大刀砍在盾面上,爆发出一声巨响,盾牌后面的兵卒受震击之力,身子后仰,一屁股坐到地上。不等他起身,朱祐的刀再次砍落下来,正中他的脑袋。

在朱祐刀劈一敌的同时,他后面的那一百名郡军也冲杀了上来,这些郡军,皆是手持铁铩,到了王郎军近前,将铁铩狠狠向人群中刺去。
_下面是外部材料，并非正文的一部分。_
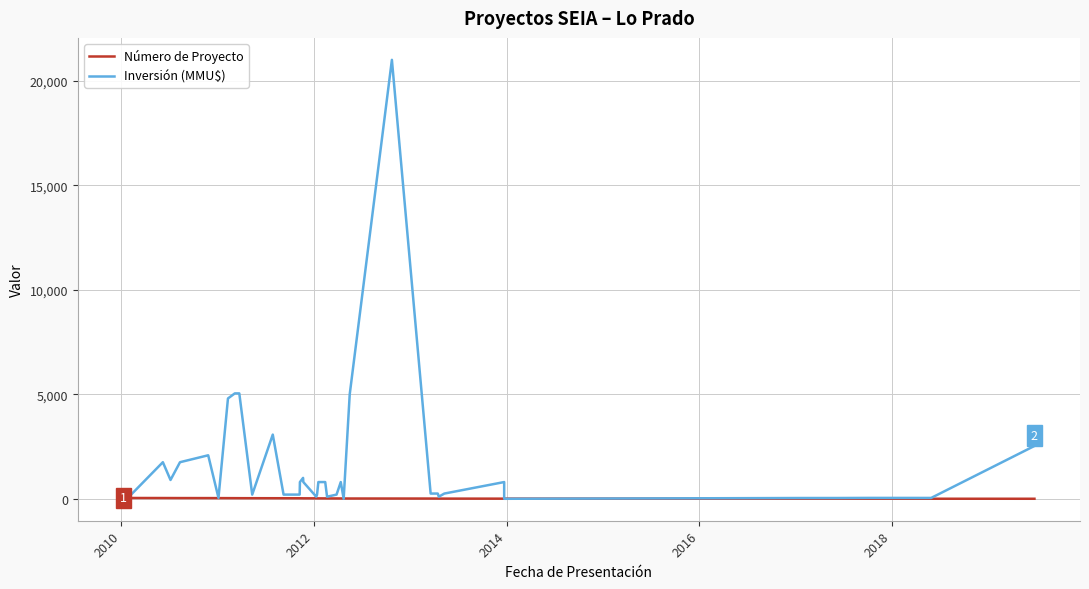

How many data points in Número de Proyecto are less than 21?

20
铁铩是由长矛进化而来,前半部分像剑,后半部分是铩杆。

在北方这边,铁铩这种武器大多是由骑兵使用。战马冲锋的速度太快,骑兵用长矛的话,往往一矛刺出去,能一下子刺穿一两个敌人。

但之后再想把长矛从敌人体内拔出来,可就不太容易了。

铁铩和长矛最大的区别是加装了镡,战斗中,既可以用镡来格挡敌人的兵器,也可以有效控制铁铩,不至于太过深入的刺入人体。

总体而言,铁铩比戟灵活,比长矛容易控制,在当时算是非常先进的武器,也是汉人对付匈奴人的利器。

朱祐率领的这一百郡军,个个都是身强体壮的汉子,和王郎军接触到一起,前方的盾兵被他们杀倒了一片。

杀倒了对方前排的盾兵后,朱祐也不恋战,挥舞大刀,喝道:“撤!”

这一百郡军,出来的快,回撤的更快。

王郎军还想随后追杀,可迎接他们的是铺天盖地而来的弩箭。噗、噗、噗!没有盾牌的格挡,弩箭直接钉在人们的身上,破甲声、入肉声,此起彼伏。

只三百郡军,配合着那条并不算宽的壕沟,硬是把三千多王郎军给死死顶住了。

就在彭宁又急又气,暴跳如雷之际,突然间,王郎军的后方一阵大乱。

彭宁不知道后面发生了什么事,正在他一脸茫然的时候,一名兵卒跌跌撞撞地从后面跑了过来,尖声叫道:“将……将军,不好了,后面有敌军埋伏,突然杀出来好多的敌军,兄弟们伤亡惨重!”

听闻这话,彭宁的脑袋嗡了一声,后面也有伏兵?这里不是空营吗?又是从哪冒出来的这些伏兵?

站于中军帐前的刘秀哈哈大笑起来,大声喊道:“彭宁,你真以为我军将士都在卢奴吗?你这鼠辈,别的本事没有,听信谗言的本事倒是一个顶俩!今日,你部已深陷我军重围,插翅难飞,识趣的,乖乖放下武器投降,或许还有一条活路,如若不然,你部上下,一个不留!”

“啊——”彭宁意识到自己上当了,气得脸色铁青,须发皆张。

就在他旁边的孙仓吞了口唾沫,小心翼翼地凑上前来,颤声说道:“将军,万万不可听信刘秀的鬼话,中山郡军明明都在卢奴,这里……这里只是小股的敌……”

他话没说完,话音戛然而止。原来彭宁的手中剑,已深深刺入他的胸口内。孙仓难以置信地张大嘴巴,喃喃说道:“彭……彭将军你……你……”

彭宁现在恨孙仓,都恨到想啖其肉,碎其骨的地步。

他猛的把插入孙仓胸口的佩剑抽出来,紧接着,回手又是一剑,就听咔嚓一声脆响,孙仓的脖颈被斩断,人头从肩膀上滚落下来,同时,一道血箭喷射到空中。

用剑尖把孙仓的断头挑起,彭宁抓着断头的头发,使出浑身的力气,向刘秀那边狠狠投掷过去,同时大声嘶吼道:“刘秀,我彭宁与你势不两立!”